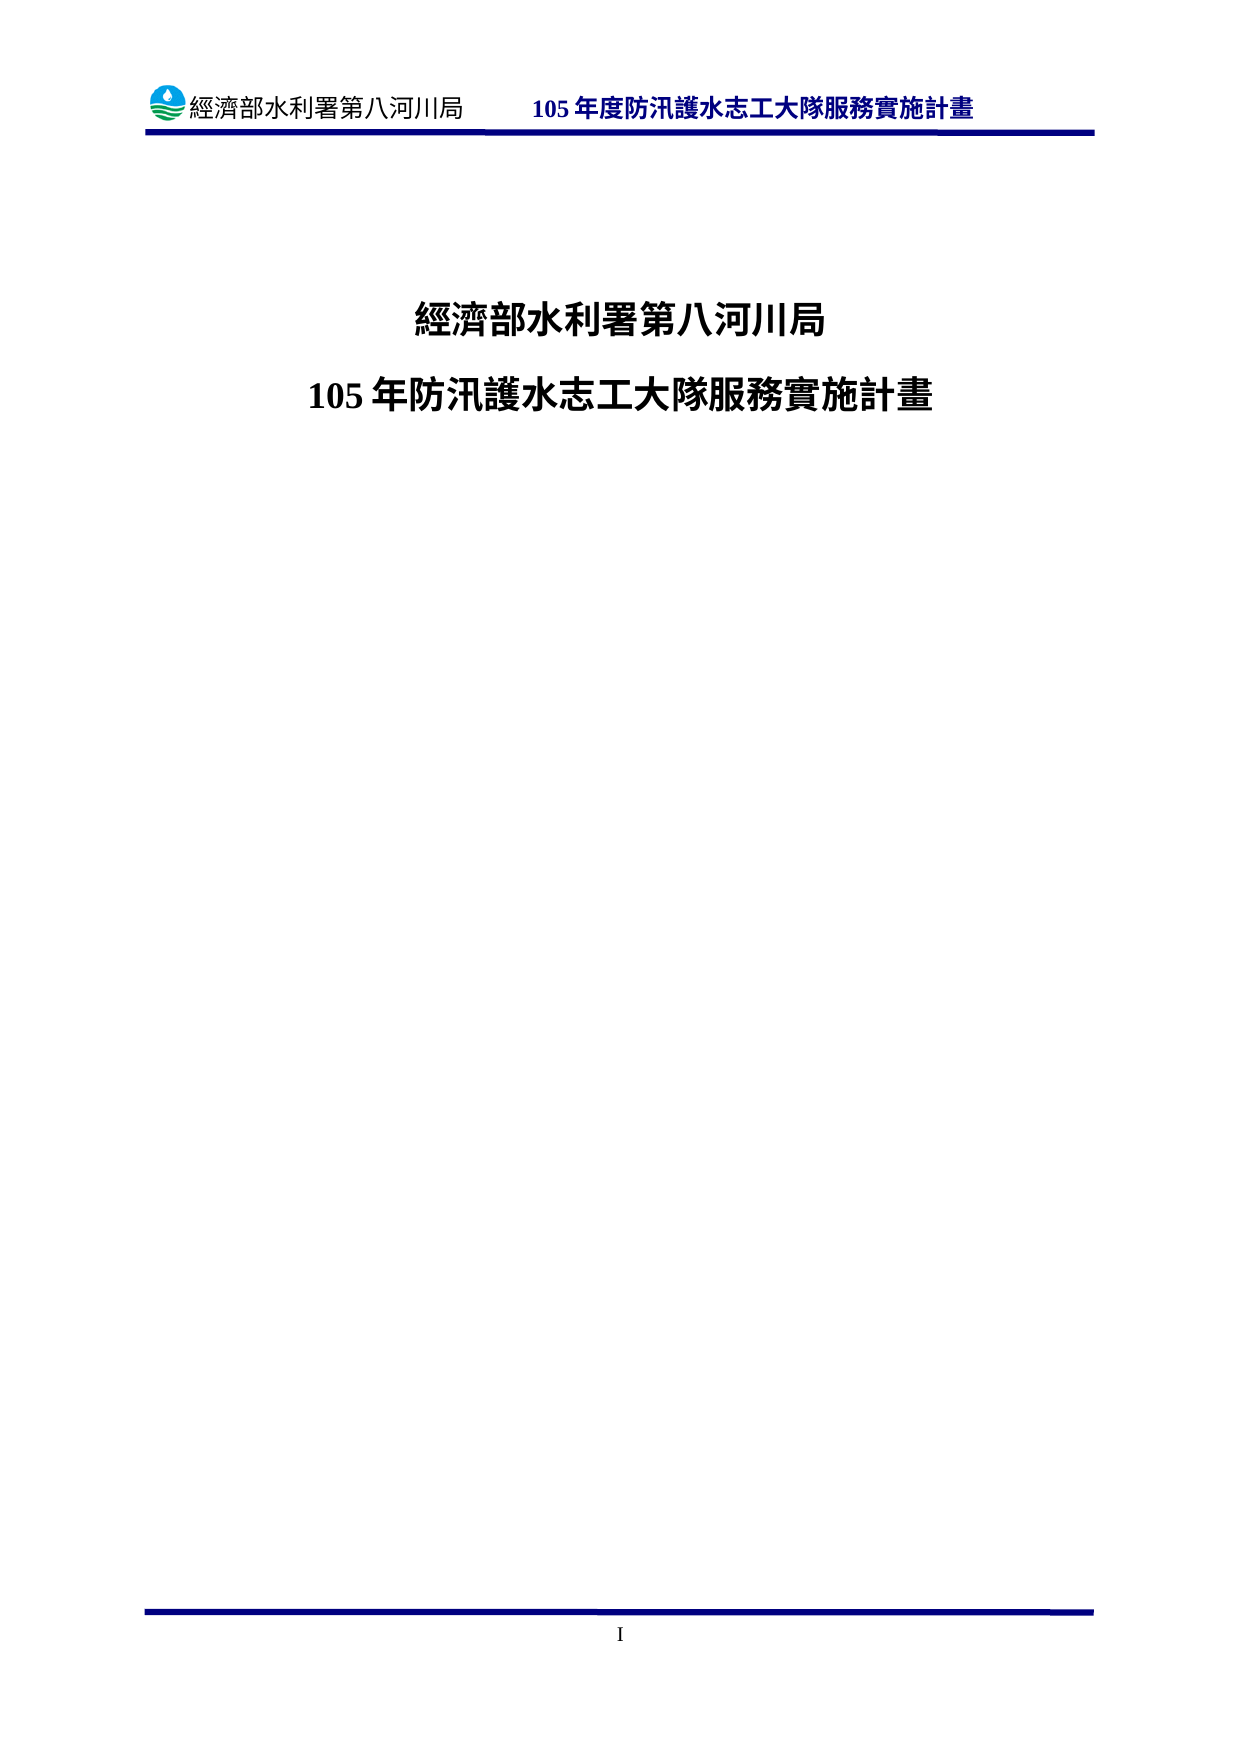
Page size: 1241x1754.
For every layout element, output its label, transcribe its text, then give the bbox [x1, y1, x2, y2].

picture [147, 82, 187, 122]
text 經濟部水利署第八河川局 [148, 279, 1092, 354]
text 105年防汛護水志工大隊服務實施計畫 [148, 354, 1092, 429]
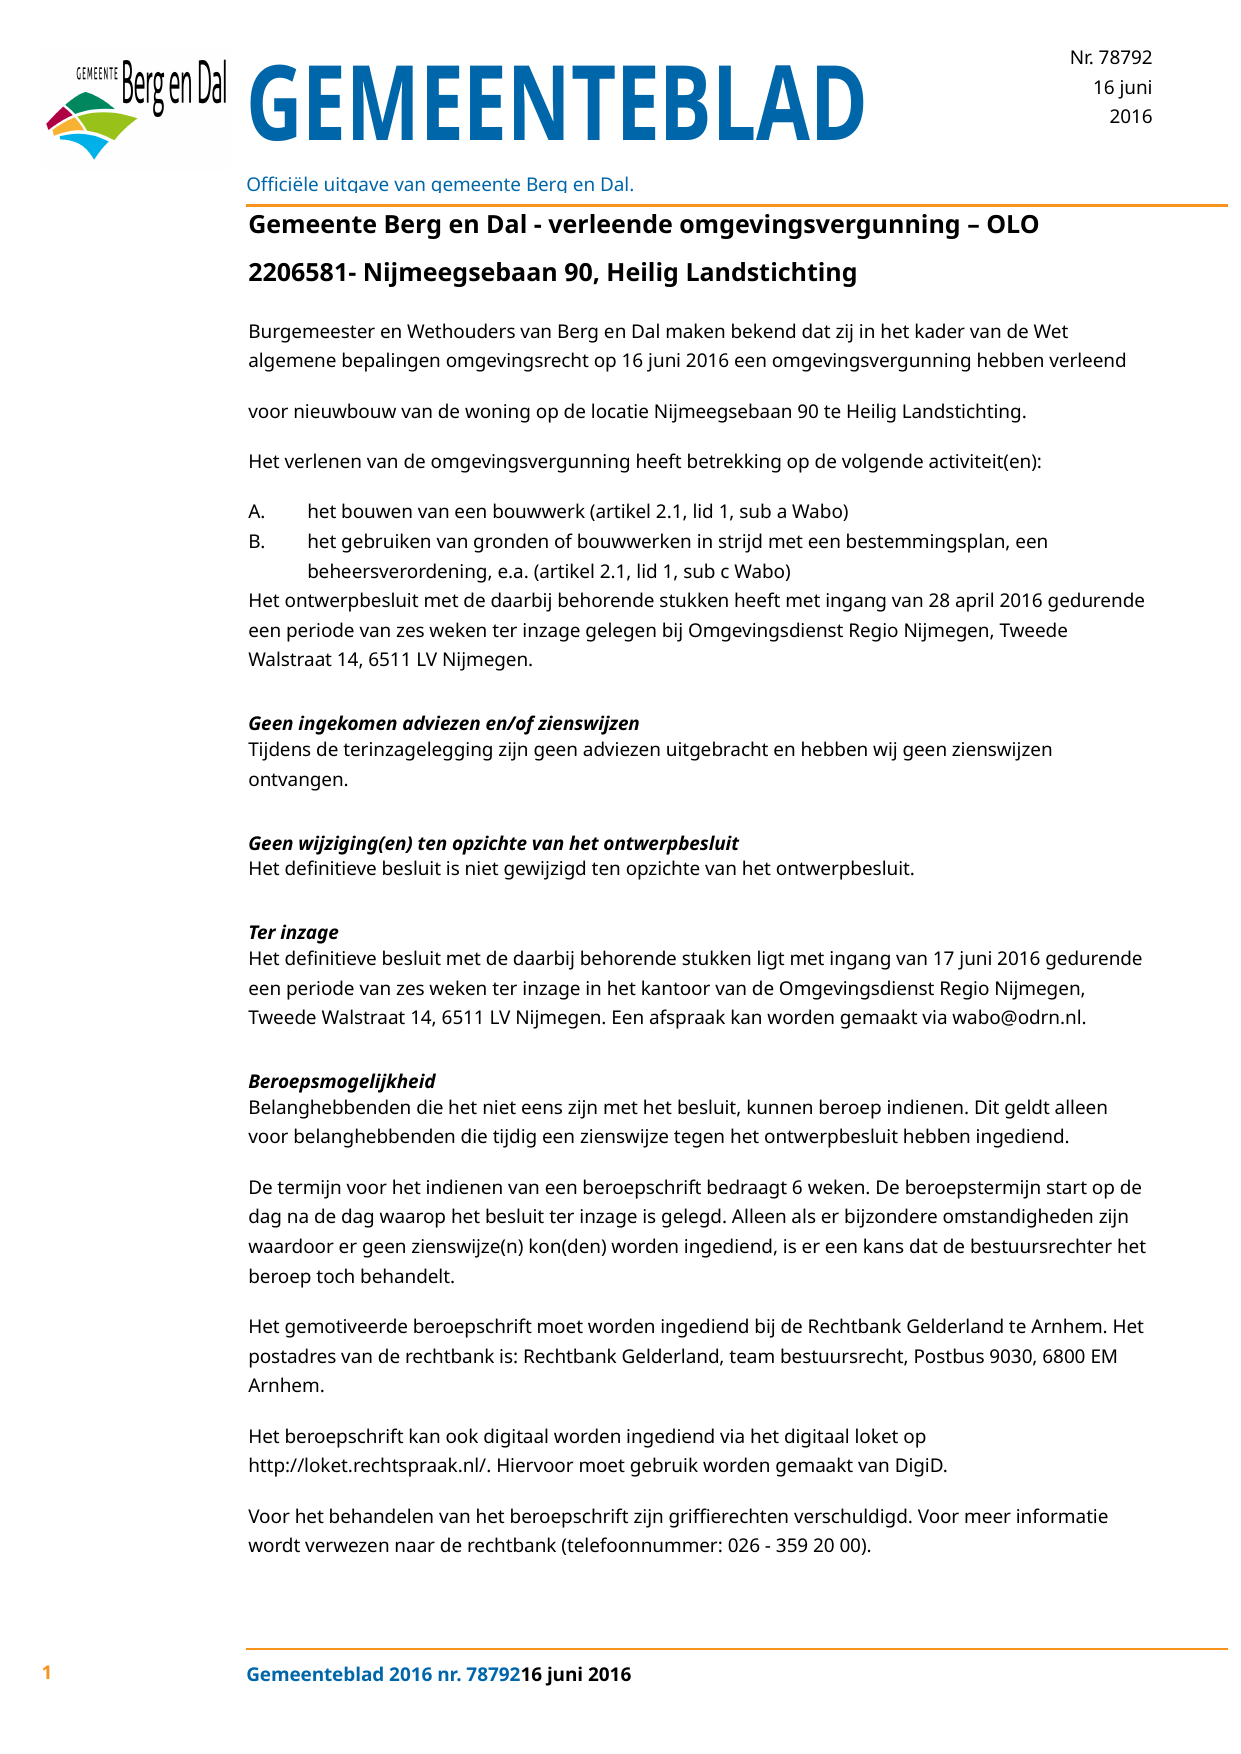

[Task goal]
Rewrite the data above with "bbox" changed to "bounding box" and nothing else altered. Leave the pictures out of your answer.

[Task output]
Page size: 1241x1754.
For every layout element, output its label, transcribe its text, then give the bounding box [x1, y1, x2, y2].

picture [147, 82, 187, 122]
text 經濟部水利署第八河川局 [148, 279, 1092, 354]
text 105年防汛護水志工大隊服務實施計畫 [148, 354, 1092, 429]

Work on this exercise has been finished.